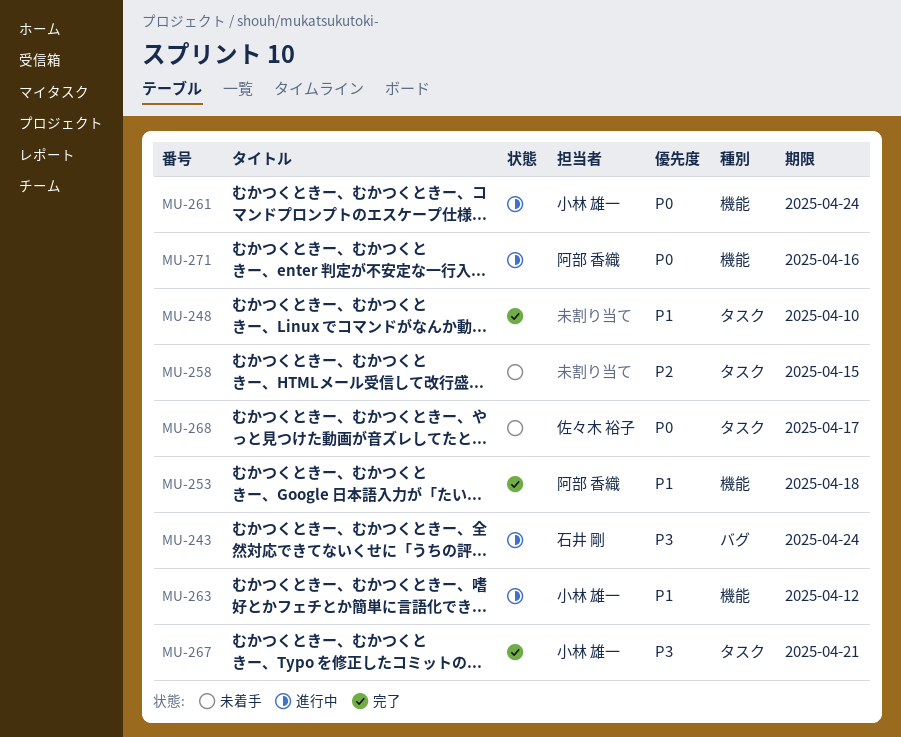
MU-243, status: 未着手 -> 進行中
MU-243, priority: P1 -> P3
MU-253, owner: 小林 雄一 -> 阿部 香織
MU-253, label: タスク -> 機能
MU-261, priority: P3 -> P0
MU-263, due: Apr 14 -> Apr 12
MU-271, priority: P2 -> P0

■ About this exercise
For each line above that includes "priority", copy the line.

■ Solved problem
MU-243, priority: P1 -> P3
MU-261, priority: P3 -> P0
MU-271, priority: P2 -> P0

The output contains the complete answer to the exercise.